The intellectual masquerading, however, continues. The authors get into extending this hand-calculator “model” to West Bengal. They say,

What challenge is this to an economist? Taking a previous vote share and adding it to the current one. They look at no historical precedents, they ignore gains of the BJP elsewhere (for example, the increased 43 per cent vote share in Tripura), and most appalling of all, they expect that 2011-2014 would be same as 2014 to 2019. And even if they had used the proxy of the number of rallies (and turnout) held in West Bengal by Prime Minister Modi (10) and Amit Shah (11) they could have obtained more nuanced numbers.

At this point, if we refrain from questioning the competence of these authors, we are forced to question their motivation. Overwhelmed by their eagerness to cater to the anti-BJP echo chamber, they have successfully risked their personal credibility.

Do we believe they were unaware of the gaping holes in their “model” or does it speak of the audience they are catering to? Alas, some economists are willing to sell their disciplines to forward their ideology. This reminds me of C.G. Jung’s wisdom: “People don't have ideas. Ideas have people.”

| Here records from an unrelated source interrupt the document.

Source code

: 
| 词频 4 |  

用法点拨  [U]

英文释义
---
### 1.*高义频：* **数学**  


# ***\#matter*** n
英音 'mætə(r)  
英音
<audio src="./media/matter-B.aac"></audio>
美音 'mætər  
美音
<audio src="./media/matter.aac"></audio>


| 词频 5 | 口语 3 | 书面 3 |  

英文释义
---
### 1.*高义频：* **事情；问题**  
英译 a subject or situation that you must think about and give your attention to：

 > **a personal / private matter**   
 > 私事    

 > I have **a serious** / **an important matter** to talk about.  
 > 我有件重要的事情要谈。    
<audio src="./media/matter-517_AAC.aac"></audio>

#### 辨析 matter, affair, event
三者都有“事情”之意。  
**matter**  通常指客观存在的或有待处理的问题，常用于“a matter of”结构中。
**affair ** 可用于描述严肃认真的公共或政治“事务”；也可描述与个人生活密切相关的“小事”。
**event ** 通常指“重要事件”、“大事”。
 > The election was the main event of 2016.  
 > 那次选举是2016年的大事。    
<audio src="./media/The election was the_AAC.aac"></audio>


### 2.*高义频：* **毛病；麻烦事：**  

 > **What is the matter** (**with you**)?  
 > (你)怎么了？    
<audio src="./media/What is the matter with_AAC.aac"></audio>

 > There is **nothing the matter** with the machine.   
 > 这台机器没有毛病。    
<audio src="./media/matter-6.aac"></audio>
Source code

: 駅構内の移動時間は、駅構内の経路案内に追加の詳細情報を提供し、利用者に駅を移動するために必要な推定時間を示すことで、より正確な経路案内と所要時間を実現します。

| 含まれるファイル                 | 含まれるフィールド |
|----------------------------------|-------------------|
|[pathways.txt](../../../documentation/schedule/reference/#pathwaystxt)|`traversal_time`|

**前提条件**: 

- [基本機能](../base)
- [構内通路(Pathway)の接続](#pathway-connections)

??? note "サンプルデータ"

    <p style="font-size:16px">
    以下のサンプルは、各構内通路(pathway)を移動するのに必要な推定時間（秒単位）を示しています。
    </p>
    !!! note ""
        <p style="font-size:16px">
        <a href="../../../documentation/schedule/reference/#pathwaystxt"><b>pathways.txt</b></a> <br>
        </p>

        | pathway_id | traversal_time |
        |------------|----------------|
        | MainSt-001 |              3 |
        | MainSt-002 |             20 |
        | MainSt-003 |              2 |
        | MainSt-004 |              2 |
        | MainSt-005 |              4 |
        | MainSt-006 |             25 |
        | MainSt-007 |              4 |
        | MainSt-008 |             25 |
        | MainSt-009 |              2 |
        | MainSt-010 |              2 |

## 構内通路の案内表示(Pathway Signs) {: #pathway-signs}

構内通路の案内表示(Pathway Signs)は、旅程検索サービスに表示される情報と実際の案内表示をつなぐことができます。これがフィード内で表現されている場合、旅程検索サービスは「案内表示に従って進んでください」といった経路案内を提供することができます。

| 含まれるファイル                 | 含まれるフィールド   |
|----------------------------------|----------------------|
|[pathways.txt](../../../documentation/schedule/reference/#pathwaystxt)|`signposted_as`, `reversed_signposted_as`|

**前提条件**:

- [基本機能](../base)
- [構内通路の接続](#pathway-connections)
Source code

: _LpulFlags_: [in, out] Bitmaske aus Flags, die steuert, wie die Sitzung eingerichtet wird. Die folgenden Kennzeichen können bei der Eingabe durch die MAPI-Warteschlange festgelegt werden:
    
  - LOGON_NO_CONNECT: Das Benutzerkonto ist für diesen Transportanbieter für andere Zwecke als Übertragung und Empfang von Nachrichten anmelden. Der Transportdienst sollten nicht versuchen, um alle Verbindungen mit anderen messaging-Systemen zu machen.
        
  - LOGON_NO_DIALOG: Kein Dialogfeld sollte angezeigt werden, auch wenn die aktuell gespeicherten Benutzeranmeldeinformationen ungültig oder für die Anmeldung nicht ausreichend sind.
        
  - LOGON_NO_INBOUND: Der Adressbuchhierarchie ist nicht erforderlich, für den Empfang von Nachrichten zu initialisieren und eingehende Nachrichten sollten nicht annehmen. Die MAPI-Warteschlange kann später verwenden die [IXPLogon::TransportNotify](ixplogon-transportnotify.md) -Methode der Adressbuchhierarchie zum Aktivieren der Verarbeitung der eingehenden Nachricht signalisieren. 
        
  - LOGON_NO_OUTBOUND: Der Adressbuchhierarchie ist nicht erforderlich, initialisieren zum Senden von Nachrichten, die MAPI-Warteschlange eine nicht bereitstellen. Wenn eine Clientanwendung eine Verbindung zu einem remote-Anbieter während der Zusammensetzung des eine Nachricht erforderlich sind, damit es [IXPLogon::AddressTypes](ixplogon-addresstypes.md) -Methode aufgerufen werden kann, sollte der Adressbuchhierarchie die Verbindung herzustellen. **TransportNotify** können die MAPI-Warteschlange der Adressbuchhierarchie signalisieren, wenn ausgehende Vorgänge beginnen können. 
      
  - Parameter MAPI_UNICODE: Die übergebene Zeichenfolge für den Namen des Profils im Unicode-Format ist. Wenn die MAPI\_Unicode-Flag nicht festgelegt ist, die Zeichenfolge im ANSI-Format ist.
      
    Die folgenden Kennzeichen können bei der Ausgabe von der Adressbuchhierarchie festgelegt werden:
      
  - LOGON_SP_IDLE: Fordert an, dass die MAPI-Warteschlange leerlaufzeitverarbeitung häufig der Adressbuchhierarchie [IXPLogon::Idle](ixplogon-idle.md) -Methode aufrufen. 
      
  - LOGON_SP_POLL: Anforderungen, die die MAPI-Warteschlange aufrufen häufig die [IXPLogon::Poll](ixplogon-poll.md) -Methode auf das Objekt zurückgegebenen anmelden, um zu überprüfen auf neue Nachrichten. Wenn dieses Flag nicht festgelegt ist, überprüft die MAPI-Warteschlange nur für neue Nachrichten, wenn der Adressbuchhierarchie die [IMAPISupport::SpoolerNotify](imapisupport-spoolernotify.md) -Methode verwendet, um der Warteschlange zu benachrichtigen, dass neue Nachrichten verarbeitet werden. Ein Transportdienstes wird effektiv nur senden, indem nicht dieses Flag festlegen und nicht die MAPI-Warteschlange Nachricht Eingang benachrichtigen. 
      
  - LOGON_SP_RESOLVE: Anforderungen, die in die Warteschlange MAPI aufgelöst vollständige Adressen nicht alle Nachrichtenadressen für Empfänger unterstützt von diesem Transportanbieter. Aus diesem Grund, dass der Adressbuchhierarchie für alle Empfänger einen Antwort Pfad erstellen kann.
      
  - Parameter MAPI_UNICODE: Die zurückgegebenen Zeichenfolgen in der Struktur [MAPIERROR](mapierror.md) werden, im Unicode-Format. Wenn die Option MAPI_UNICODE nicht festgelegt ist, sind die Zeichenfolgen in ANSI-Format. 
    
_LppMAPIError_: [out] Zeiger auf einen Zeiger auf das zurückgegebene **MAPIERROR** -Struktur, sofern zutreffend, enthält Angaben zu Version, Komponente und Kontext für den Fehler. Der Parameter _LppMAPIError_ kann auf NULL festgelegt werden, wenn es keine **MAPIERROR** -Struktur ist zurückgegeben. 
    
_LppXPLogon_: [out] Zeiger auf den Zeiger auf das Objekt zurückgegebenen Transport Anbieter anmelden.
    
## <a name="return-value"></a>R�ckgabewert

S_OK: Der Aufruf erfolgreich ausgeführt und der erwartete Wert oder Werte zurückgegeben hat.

The problem is not in the numbers being unacceptable, it is in the fact that the authors did not even try to accommodate any sort of realistic indicators in their forecasting: no sampling or construction of probability distribution, no controls for national political climate, no account of BJP’s dedicated focus on Bengal, no testing of the model (and fixing the errors), and no information on the candidates. Just a 2+2 = 4.

Economists are supposed to raise the technicality of the generic politically-dominated discourse. Instead, these authors have lazily given into the lure of sensationalism.